She recalled how frequent droughts had left her on the edge of desperation, struggling to care for six of her own children and four others she adopted after their mother died.

But Turuga is finding it easier to cope since taking part in a rural entrepreneurship programme run by The BOMA Project, a non-profit helping women in Kenya’s dry northern areas beat extreme poverty and adapt to climate change.

The U.S. and Kenya-based organisation provides two years of business and life-skills training, as well as mentorship.

Groups of three women are each given a start-up grant of 20,000 Kenyan shillings ($194.55) and a progress grant of 10,000 shillings to set up a business.

After graduating, they carry on operating their businesses – mainly small shops selling groceries and household goods – either together or on their own.

The women also club together in savings groups of at least 15 people, who put away anything from 400 shillings a month each, and make loans to members at an interest rate of 5 to 10 percent.

Habibo Osman, a mother of five who was in the same group as Turuga, has been able to support her family even after divorcing her husband.

The 1,200 shillings she earns each week from the shop she established as a BOMA business has enabled her to enroll her eldest child, aged five, in nursery school.
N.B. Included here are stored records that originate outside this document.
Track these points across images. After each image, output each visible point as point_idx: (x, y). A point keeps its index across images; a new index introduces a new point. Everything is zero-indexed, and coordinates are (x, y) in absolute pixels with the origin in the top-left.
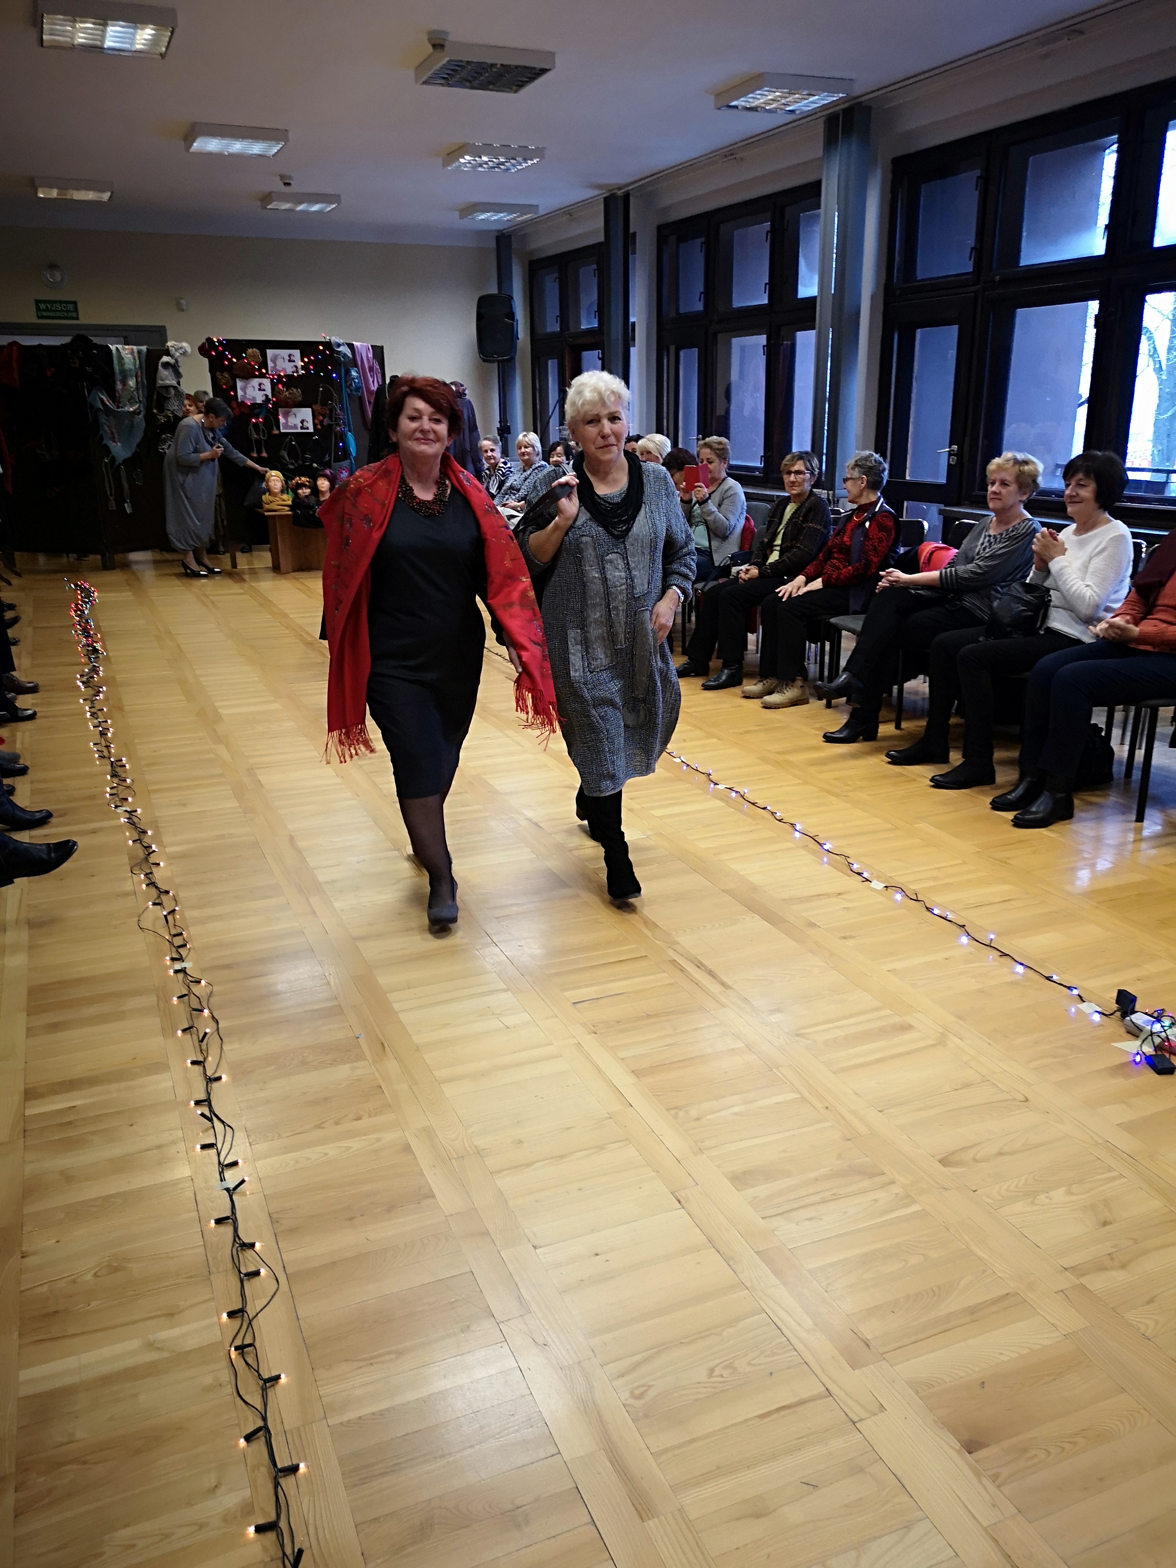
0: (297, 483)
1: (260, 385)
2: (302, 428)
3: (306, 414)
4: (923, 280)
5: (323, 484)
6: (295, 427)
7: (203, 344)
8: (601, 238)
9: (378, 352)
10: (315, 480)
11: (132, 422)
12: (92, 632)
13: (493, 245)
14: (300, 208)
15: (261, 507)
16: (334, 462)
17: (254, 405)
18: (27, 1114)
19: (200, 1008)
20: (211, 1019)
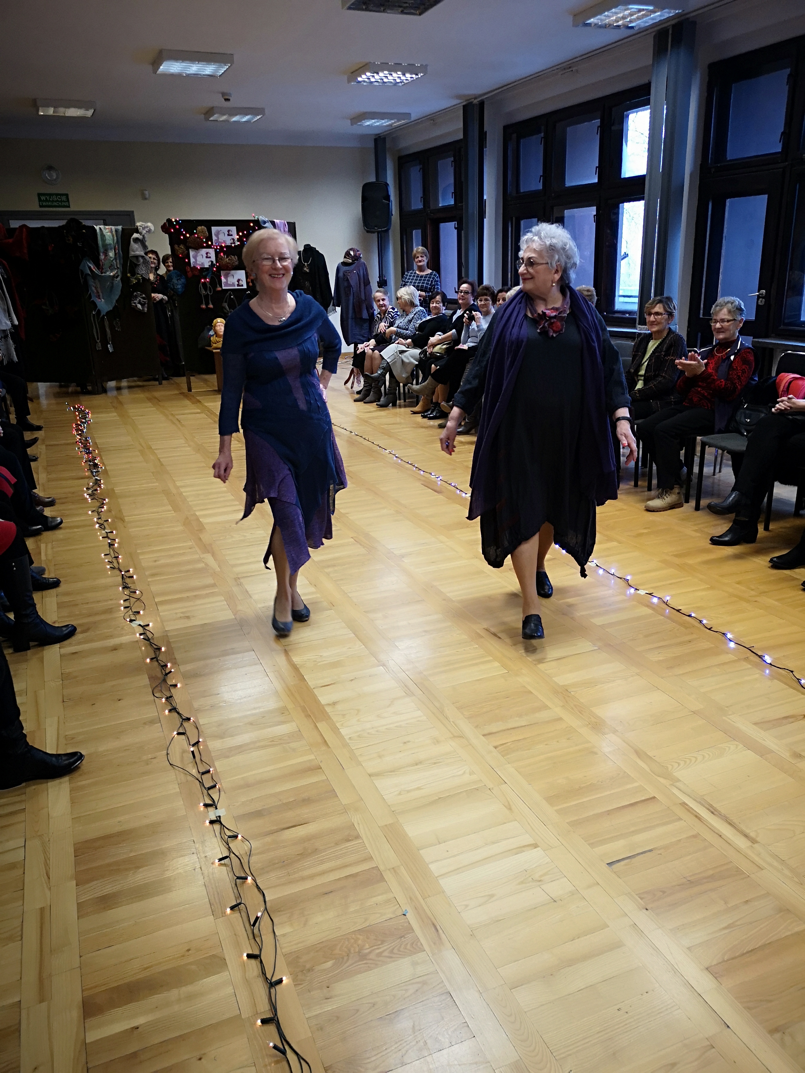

She is now hoping to save enough to buy her own land.

NO MORE AID

Ahmed “Kura” Omar, BOMA’s co-founder and deputy country director, said his native Marsabit is one of Kenya’s driest counties. It is often hit by prolonged drought, with many families losing livestock in its mainly pastoralist economy, he added.

 “Given that there is no foreseeable end to these drought patterns, we need to stop relying on food distribution and aid money, and create more sustainable, life-long solutions,” Kura told the Thomson Reuters Foundation.
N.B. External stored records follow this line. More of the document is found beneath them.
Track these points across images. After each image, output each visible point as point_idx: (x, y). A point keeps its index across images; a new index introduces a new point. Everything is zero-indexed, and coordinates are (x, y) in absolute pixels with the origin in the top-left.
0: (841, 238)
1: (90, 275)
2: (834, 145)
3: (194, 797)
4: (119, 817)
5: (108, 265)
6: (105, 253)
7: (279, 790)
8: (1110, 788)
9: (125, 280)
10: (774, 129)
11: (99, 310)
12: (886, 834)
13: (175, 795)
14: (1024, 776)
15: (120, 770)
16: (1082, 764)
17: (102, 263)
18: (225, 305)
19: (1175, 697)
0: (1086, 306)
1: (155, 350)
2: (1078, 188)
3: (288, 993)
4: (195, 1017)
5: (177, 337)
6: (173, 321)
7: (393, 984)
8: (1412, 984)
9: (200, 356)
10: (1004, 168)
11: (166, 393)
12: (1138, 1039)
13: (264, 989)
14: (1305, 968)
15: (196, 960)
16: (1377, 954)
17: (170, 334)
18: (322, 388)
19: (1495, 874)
BOMA CEO Kathleen Colson said the programme aimed to help break the cycle of dependency on aid, giving women power over their lives and the means to move out of extreme poverty.
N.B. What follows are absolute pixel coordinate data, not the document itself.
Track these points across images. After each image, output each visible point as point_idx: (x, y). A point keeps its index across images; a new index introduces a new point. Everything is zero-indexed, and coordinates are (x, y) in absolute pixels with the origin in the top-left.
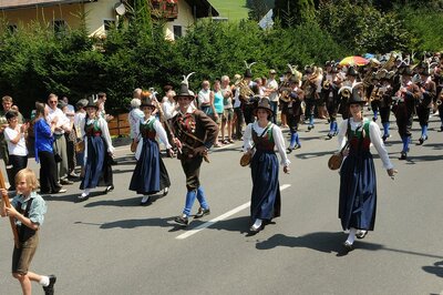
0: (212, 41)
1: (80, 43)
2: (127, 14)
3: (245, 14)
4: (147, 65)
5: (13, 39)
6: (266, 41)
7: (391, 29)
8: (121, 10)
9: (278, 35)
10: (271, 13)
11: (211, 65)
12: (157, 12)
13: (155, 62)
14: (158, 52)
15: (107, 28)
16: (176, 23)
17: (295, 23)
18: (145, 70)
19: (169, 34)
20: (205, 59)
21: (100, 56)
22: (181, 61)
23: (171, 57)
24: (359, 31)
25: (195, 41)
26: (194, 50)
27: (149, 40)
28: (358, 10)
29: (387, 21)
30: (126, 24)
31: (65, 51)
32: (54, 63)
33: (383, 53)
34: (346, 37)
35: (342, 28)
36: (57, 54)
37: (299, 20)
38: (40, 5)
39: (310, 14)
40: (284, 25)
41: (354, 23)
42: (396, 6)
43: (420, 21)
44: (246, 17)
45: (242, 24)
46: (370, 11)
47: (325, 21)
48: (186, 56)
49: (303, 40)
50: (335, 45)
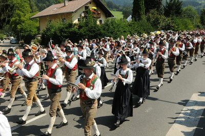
0: (112, 25)
1: (71, 25)
2: (85, 16)
3: (122, 16)
4: (92, 33)
5: (51, 24)
6: (129, 25)
7: (170, 23)
8: (83, 15)
9: (133, 24)
10: (131, 16)
11: (112, 33)
12: (95, 16)
13: (94, 31)
14: (95, 28)
15: (78, 20)
16: (100, 19)
17: (139, 20)
18: (91, 34)
19: (98, 23)
20: (110, 31)
21: (77, 30)
22: (102, 31)
23: (99, 30)
24: (159, 23)
25: (107, 25)
26: (107, 28)
27: (92, 24)
28: (159, 16)
29: (168, 20)
30: (85, 19)
31: (66, 28)
32: (63, 32)
33: (167, 30)
34: (155, 25)
35: (154, 22)
36: (64, 29)
37: (140, 19)
38: (59, 14)
39: (144, 17)
40: (135, 20)
41: (158, 20)
42: (171, 16)
43: (178, 20)
44: (122, 17)
45: (121, 19)
46: (163, 17)
47: (148, 20)
48: (104, 29)
49: (141, 25)
50: (152, 27)
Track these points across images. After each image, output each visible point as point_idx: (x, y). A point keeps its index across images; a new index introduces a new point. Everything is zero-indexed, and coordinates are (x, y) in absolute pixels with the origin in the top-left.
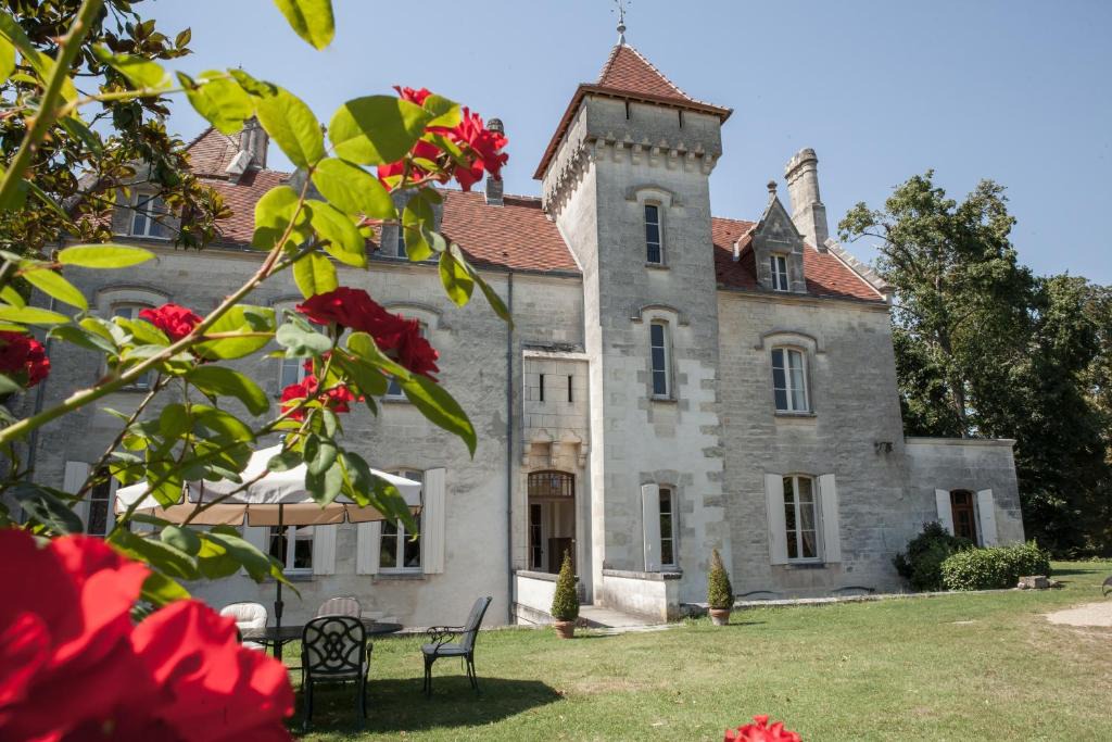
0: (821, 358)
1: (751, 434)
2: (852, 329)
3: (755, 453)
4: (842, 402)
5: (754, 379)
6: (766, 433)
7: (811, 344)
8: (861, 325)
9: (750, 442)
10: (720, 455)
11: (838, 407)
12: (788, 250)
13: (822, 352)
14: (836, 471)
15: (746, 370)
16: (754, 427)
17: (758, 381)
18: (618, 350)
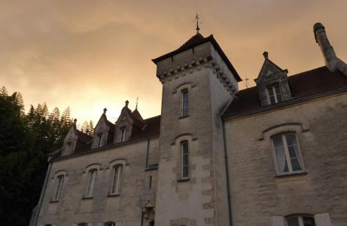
0: (307, 134)
1: (260, 191)
2: (331, 109)
3: (264, 202)
4: (329, 159)
5: (260, 157)
6: (270, 189)
7: (297, 128)
8: (337, 105)
9: (260, 196)
10: (212, 207)
11: (325, 163)
12: (277, 81)
13: (307, 131)
14: (330, 210)
15: (254, 154)
16: (261, 187)
17: (262, 158)
18: (165, 160)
“People need to be treated with dignity and be empowered to achieve self-sufficiency and effect change on a community level,” she said.

BOMA asks villagers to help identify the poorest women among them to participate in the training. After completing the programme, they help other women, a process that raises income levels across the entire area.

Bakayo Nahiro, a widow and mother of six, belongs to the Namayana women’s saving group in Kargi in Marsabit. She has amassed 25,000 shillings in savings, but said profit margins go down in drought periods as people take shop goods on credit when they have no livestock to sell.